The widow is down to two practically worthless little coins, and she trusts it all to God. If this were a gamble, then the widow would be laying all her money on God. But this is not a gamble, for the widow does not bet her money; she trusts her life to God.
It would be nice if Mark filled in more details for us. Was Jesus' arm around the woman as he said, "This poor widow has put in more …" or was the woman blending back into the crowd, never to be seen again? Or perhaps Jesus asked his own keeper of the purse, Judas Iscariot, to give something to this woman so that she would not go hungry that evening. Or better still, did the widow come to be a Christ follower? Did she join with the other women who journeyed with Jesus from Galilee to the cross and beyond?
The Gospel never answers these questions. The nameless widow who gave two small coins fades into the background. We do not know whether she married a rich relative in the same way Ruth married Boaz. We do not know if she died homeless and starving. We don't know if she had any children or grandchildren.
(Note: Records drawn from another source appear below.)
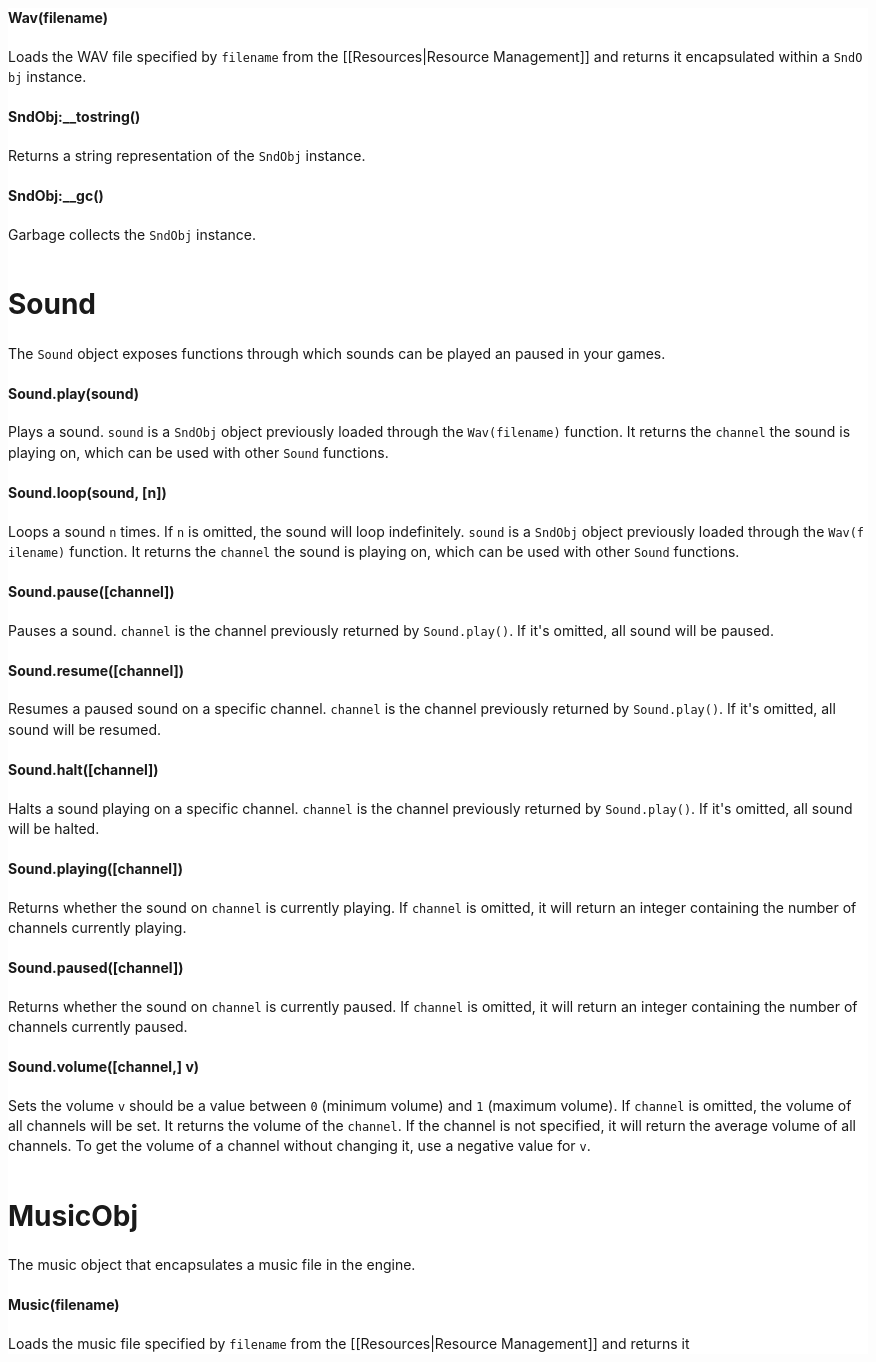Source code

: ####  Wav(filename)
 Loads the WAV file specified by `filename` from the
 [[Resources|Resource Management]] and returns it
 encapsulated within a `SndObj` instance.
####  SndObj:__tostring()
 Returns a string representation of the `SndObj` instance.
####  SndObj:__gc()
 Garbage collects the `SndObj` instance.
#  Sound
 The `Sound` object exposes functions through which 
 sounds can be played an paused in your games.
####  Sound.play(sound)
 Plays a sound.
 `sound` is a `SndObj` object previously loaded through
 the `Wav(filename)` function.
 It returns the `channel` the sound is playing on, which can be used
 with other `Sound` functions.
####  Sound.loop(sound, [n])
 Loops a sound `n` times. 
 If `n` is omitted, the sound will loop indefinitely.
 `sound` is a `SndObj` object previously loaded through
 the `Wav(filename)` function.
 It returns the `channel` the sound is playing on, which can be used
 with other `Sound` functions.
####  Sound.pause([channel])
 Pauses a sound.
 `channel` is the channel previously returned by
 `Sound.play()`. If it's omitted, all sound will be paused.
####  Sound.resume([channel])
 Resumes a paused sound on a specific channel.
 `channel` is the channel previously returned by
 `Sound.play()`. If it's omitted, all sound will be resumed.
####  Sound.halt([channel])
 Halts a sound playing on a specific channel.
 `channel` is the channel previously returned by
 `Sound.play()`. If it's omitted, all sound will be halted.
####  Sound.playing([channel])
 Returns whether the sound on `channel` is currently playing.
 If `channel` is omitted, it will return an integer containing the
 number of channels currently playing.
####  Sound.paused([channel])
 Returns whether the sound on `channel` is currently paused.
 If `channel` is omitted, it will return an integer containing the
 number of channels currently paused.
####  Sound.volume([channel,] v)
 Sets the volume 
 `v` should be a value between `0` (minimum volume) and `1` (maximum volume).
 If `channel` is omitted, the volume of all channels will be set.
 It returns the volume of the `channel`. If the channel is not specified, it
 will return the average volume of all channels. To get the volume of a channel
 without changing it, use a negative value for `v`.
#  MusicObj
 The music object that encapsulates a music file in the engine.
####  Music(filename)
 Loads the music file specified by `filename` from the
 [[Resources|Resource Management]] and returns it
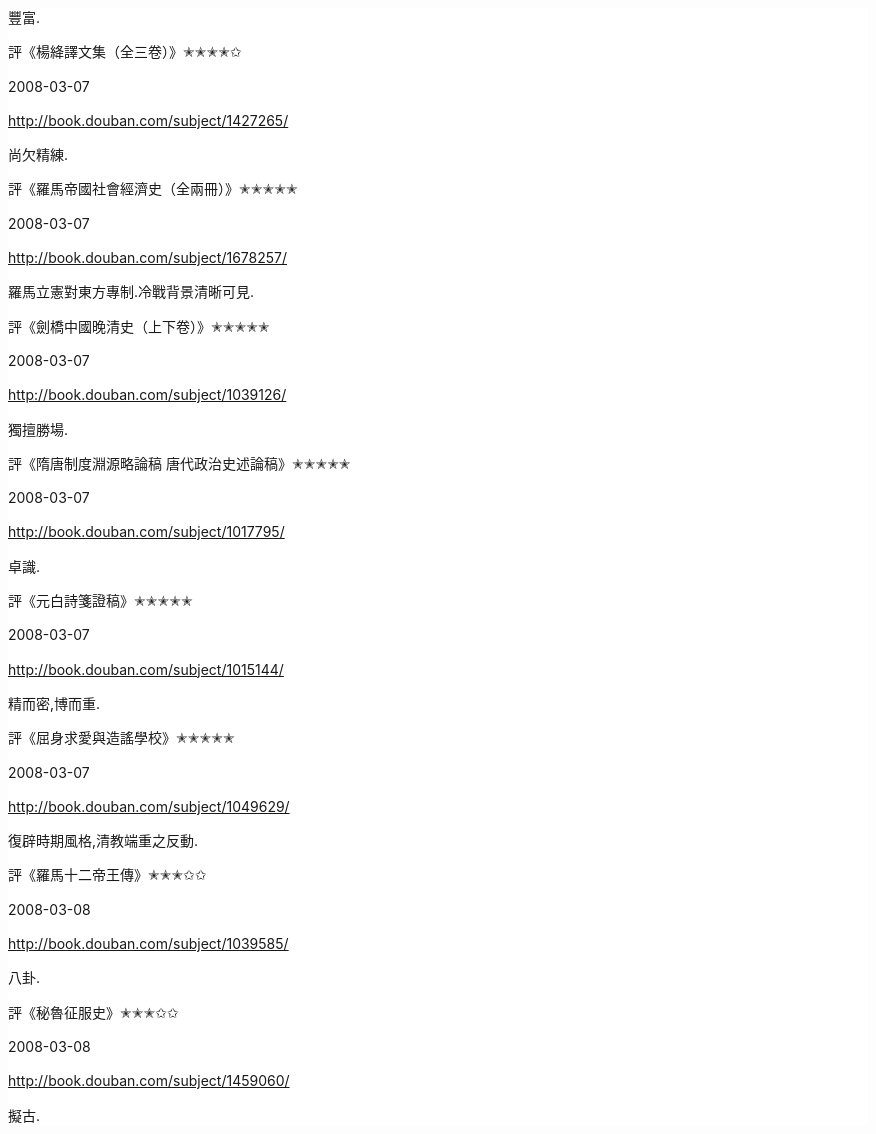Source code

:豐富.

評《楊絳譯文集（全三卷）》✭✭✭✭✩

2008-03-07

http://book.douban.com/subject/1427265/

尚欠精練.

評《羅馬帝國社會經濟史（全兩冊）》✭✭✭✭✭

2008-03-07

http://book.douban.com/subject/1678257/

羅馬立憲對東方專制.冷戰背景清晰可見.

評《劍橋中國晚清史（上下卷）》✭✭✭✭✭

2008-03-07

http://book.douban.com/subject/1039126/

獨擅勝場.

評《隋唐制度淵源略論稿 唐代政治史述論稿》✭✭✭✭✭

2008-03-07

http://book.douban.com/subject/1017795/

卓識.

評《元白詩箋證稿》✭✭✭✭✭

2008-03-07

http://book.douban.com/subject/1015144/

精而密,博而重.

評《屈身求愛與造謠學校》✭✭✭✭✭

2008-03-07

http://book.douban.com/subject/1049629/

復辟時期風格,清教端重之反動.

評《羅馬十二帝王傳》✭✭✭✩✩

2008-03-08

http://book.douban.com/subject/1039585/

八卦.

評《秘魯征服史》✭✭✭✩✩

2008-03-08

http://book.douban.com/subject/1459060/

擬古.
Maybe it is best for us that we don't find out how her story ends. It would be silly if we only trusted God when we knew things were going to get better. The nameless widow reached out to God, not knowing what would become of her. We follow her example when we give God all we have to live on. If we hold back because we don't know what will happen next, we are not trusting God. Ruth did not know that she was going to meet Boaz, she didn't know that her grandson would be King David or that Jesus would be her descendent. The widow did not know her future, we don't know our future, and Jesus, as he journeyed to die in Jerusalem, did not know his future, either.
What Ruth knew; what the widow knew; what Jesus knew; we know too. God can be trusted. If we put our own lives, and the life of our church in God's hands, our future is safe. God's hands are the hands which guided Ruth to Boaz, the hands which raised Jesus from the dead. The poor widow put her whole life in those same hands, and so can we.